Tidur sebentar di sore hari memiliki efek restoratif dan secara signifikan meningkatkan kemampuan otak untuk membentuk koneksi baru. “Tidur siang dapat mempertahankan kinerja dalam situasi yang sangat menuntut.”
Otak dapat memulihkan dan meningkatkan kapasitas belajarnya melalui tidur siang singkat, bukan hanya tidur malam yang lebih lama, demikian temuan penelitian diterbitkan pada hari Kamis di jurnal NeuroImage.
Sampai tidur siang saja sudah cukup mengatur ulang koneksi antar sel saraf, memungkinkan informasi baru disimpan lebih efektifmenurut penelitian yang dilakukan oleh para ahli dari University Medical Center of Freiburg (Jerman), University Hospitals of Geneva (HUG) dan University of Geneva (UNIGE).
“Bahkan tidur dalam waktu singkat meningkatkan kemampuan otak untuk menyandikan informasi baru,” tegasnya.

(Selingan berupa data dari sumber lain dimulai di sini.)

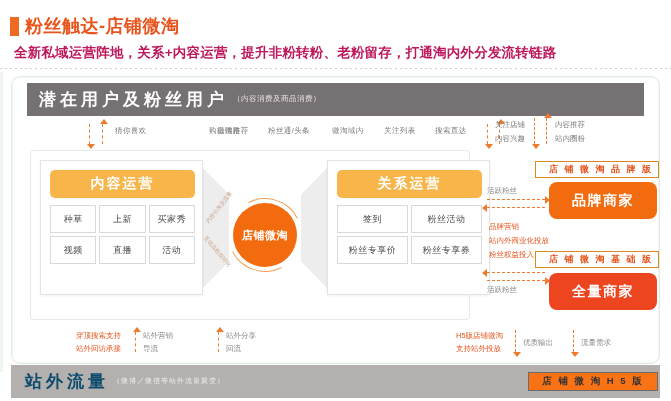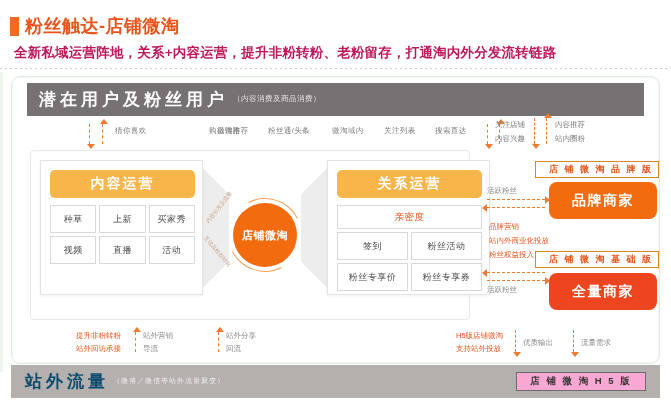--- a/index.html
+++ b/index.html
@@ -138,22 +138,22 @@
   .bl.orange{ color:#E8541B; }
 
   
   #bottom-band{
     position:absolute; left:11px; top:365px; width:649px; height:33px;
     background:#b3b0ae; display:flex; align-items:center; padding-left:14px;
   }
   #bb-title{ color:#0c4a6e; font-size:17px; font-weight:bold; letter-spacing:4px; }
   #bb-sub{ color:#efeceb; font-size:7px; margin-left:4px; letter-spacing:1px; padding-bottom:2px; }
   #bb-badge{
-    position:absolute; right:14px; top:7px; width:130px; height:19px;
-    background:#f9a8d4; border:1.3px solid #6b6b6b; color:#333;
+    position:absolute; right:2px; top:7px; width:130px; height:19px;
+    background:#f97316; border:1.3px solid #6b6b6b; color:#333;
     font-size:9.5px; font-weight:bold; letter-spacing:2px;
     display:flex; align-items:center; justify-content:center;
   }
   #left-edge{ position:absolute; left:0; top:72px; width:3px; height:300px; background:#eef4ee; }
 </style>
 </head>
 <body>
 
 <div id="left-edge"></div>
 
@@ -209,21 +209,20 @@
     <div class="cell">买家秀</div>
     <div class="cell">视频</div>
     <div class="cell">直播</div>
     <div class="cell">活动</div>
   </div>
 </div>
 
 <div class="group" id="g-relation">
   <div class="g-head">关系运营</div>
   <div class="cellgrid">
-    <div class="cell full">亲密度</div>
     <div class="cell wide">签到</div>
     <div class="cell wide">粉丝活动</div>
     <div class="cell wide">粉丝专享价</div>
     <div class="cell wide">粉丝专享券</div>
   </div>
 </div>
 
 <div id="hub">
   <div id="hub-ring"></div>
   <div id="hub-circle">店铺微淘</div>
@@ -243,21 +242,21 @@
 
 <span class="rlabel orange" style="left:489px; top:222px;">品牌营销</span>
 <span class="rlabel orange" style="left:489px; top:236px;">站内外商业化投放</span>
 <span class="rlabel orange" style="left:489px; top:250px;">粉丝权益投入</span>
 
 <div class="hdash left" style="left:487px; top:272px; width:58px;"></div>
 <div class="hdash right" style="left:487px; top:280px; width:58px;"></div>
 <span class="rlabel grey" style="left:487px; top:285px;">活跃粉丝</span>
 
 <div id="bottom-flow">
-  <span class="bl orange" style="left:76px; top:8px;">提升非粉转粉</span>
+  <span class="bl orange" style="left:76px; top:8px;">穿顶搜索支持</span>
   <span class="bl orange" style="left:76px; top:21px;">站外回访承接</span>
 
   <div class="vdash up" style="left:135px; top:10px; height:20px;"></div>
   <span class="bl grey" style="left:143px; top:8px;">站外营销</span>
   <span class="bl grey" style="left:143px; top:21px;">导流</span>
 
   <div class="vdash up" style="left:218px; top:10px; height:20px;"></div>
   <span class="bl grey" style="left:226px; top:8px;">站外分享</span>
   <span class="bl grey" style="left:226px; top:21px;">回流</span>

Christoph Nissendirektur penelitian, saat ini kepala Pusat Pengobatan Tidur di Rumah Sakit Jenewa dan profesor Psikiatri di UNIGE, dalam siaran pers HUG.
Otak terus aktif sepanjang hari, memproses kesan, pemikiran, dan informasi baru. Hal ini memperkuat hubungan antar sel saraf (sinapsis) yang penting untuk belajar, namun dapat menimbulkan kejenuhan sehingga menurunkan kemampuan otak untuk terus belajar.
Tidur membantu mengatur aktivitas berlebihan ini tanpa kehilangan informasi penting, dan kini sebuah penelitian baru menunjukkan hal tersebut “reset sinaptik” hal ini dapat terjadi hanya dengan tidur siang, “memberikan ruang untuk terbentuknya kenangan baru,” kata Nissen.
Penelitian tersebut mengamati 20 orang dewasa muda yang, pada dua sore berbeda, tidur siang selama 45 menit atau tetap terjaga. Aktivitas otak mereka dianalisis menggunakan metode non-invasif, seperti stimulasi magnetik transkranial dan elektroensefalogram.
Hasilnya menunjukkan bahwa, setelah tidur siang, kekuatan keseluruhan koneksi sinaptik di otak telah menurunindikasi efek restoratif dari tidur, sekaligus Kemampuan otak untuk membentuk koneksi baru telah meningkat secara signifikan.
Studi ini menawarkan penjelasan biologis mengapa orang umumnya berkinerja lebih baik setelah tidur siang, terutama dalam profesi atau aktivitas yang memerlukan kinerja mental atau fisik tingkat tinggi, seperti musik, olahraga, atau peran yang penting bagi keselamatan.
“Tidur siang dapat mempertahankan kinerja dalam situasi yang sangat menuntut”, direktur penelitian tersebut menyimpulkan.
Ini juga bukanlah studi pertama menunjuk pada kesimpulan ini.
Jadi, jika Anda berpikir bahwa “tidur siang itu menjijikkan”, hanya “untuk hewan peliharaan dan bayi” dan bahwa “tidur harus dilakukan di malam hari” seperti yang dipikirkan oleh orang yang diwawancarai di kereta bawah tanah New York, Anda salah.